Steven Reiley, Vice President and Branch Manager of Farm Credit’s Tempe office, points out that FCSSW considers a total debt limit of $2,000 per cow as a marker for the likely success or failure of a move.

Importance of planning

What it all comes down to is careful planning. Dr. Matt VanBaale, Extension Dairy Specialist and an Assistant Professor at the University of Arizona, offers this: “Arizona dairy farmers are progressive business people who recognize that urban development will continue. Each producer is an individual who makes decisions his own way. But because dairy farms are family businesses,

farmers include family issues in their decisions, such as where their children are in school. Farmers with high-school aged kids, for example, may add waiting a year for graduation into their plans.” There is no doubt that dairy is a growing business in Arizona. But to maintain the momentum, dairy farmers who find themselves on the cusp of urban growth must make commonsense business decisions to ensure their continued success.

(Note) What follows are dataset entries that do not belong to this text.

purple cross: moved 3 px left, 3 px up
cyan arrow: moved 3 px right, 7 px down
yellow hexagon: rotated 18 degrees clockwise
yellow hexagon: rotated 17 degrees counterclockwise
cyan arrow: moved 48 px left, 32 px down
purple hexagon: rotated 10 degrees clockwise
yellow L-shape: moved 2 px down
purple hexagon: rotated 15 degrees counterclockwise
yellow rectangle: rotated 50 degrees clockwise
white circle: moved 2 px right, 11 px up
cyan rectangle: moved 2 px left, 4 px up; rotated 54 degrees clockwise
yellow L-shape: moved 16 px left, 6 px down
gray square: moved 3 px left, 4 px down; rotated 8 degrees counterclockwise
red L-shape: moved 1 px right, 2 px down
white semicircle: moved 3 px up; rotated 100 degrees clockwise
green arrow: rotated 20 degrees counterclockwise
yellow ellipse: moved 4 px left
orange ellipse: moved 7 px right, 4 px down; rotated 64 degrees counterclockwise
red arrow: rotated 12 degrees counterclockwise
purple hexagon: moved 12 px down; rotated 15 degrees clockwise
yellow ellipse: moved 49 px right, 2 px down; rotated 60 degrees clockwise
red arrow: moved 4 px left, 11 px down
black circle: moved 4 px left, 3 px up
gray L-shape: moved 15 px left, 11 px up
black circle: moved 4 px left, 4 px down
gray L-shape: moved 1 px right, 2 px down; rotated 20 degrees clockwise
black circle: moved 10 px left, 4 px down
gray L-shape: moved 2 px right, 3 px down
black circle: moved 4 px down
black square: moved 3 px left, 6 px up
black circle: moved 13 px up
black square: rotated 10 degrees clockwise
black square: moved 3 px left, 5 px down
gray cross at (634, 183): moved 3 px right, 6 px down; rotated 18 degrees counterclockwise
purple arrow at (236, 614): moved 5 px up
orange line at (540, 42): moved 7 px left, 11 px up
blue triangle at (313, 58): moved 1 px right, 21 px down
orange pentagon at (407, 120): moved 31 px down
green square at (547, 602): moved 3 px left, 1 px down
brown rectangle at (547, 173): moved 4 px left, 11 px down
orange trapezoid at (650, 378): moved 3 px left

Chino farmers on the move, too

To many dairy farmers in California’s Chino Valley, it no longer makes economic sense to farm in Southern California. Urban sprawl and stringent farm practice regulations are forcing some to look for more ag-friendly areas.

The Imperial Valley may very well be their likely destination. The Imperial Valley Dairy Attraction Committee hopes Chino’s dairy farmers look to their desert county, where land is relatively inexpensive, water is plentiful and forage abounds. Imperial County is the largest hay producing county in the state, with more than 250,000 acres of forage crops, including 156,000 acres of alfalfa.

The committee is working hard to make their county attractive to dairy farmers. For example, the committee secured a transportation allowance for the hauling of milk to the Los Angeles and San Diego areas and worked with the regional water quality control board to obtain a general permit regarding the disposal of liquid and dry manure waste.

In addition, farmers who buy farmland can have grading plans approved in three weeks and general construction plans reviewed and approved in 60 to 90 days, if everything is in order.

According to Senior Vice President and Branch Manager of the FCSSW El Centro office Richard Cook, “We hope Chino farmers who move to our county talk to us about their financing needs. Our in-depth knowledge of the area and in-person service will help make their move a smooth one.”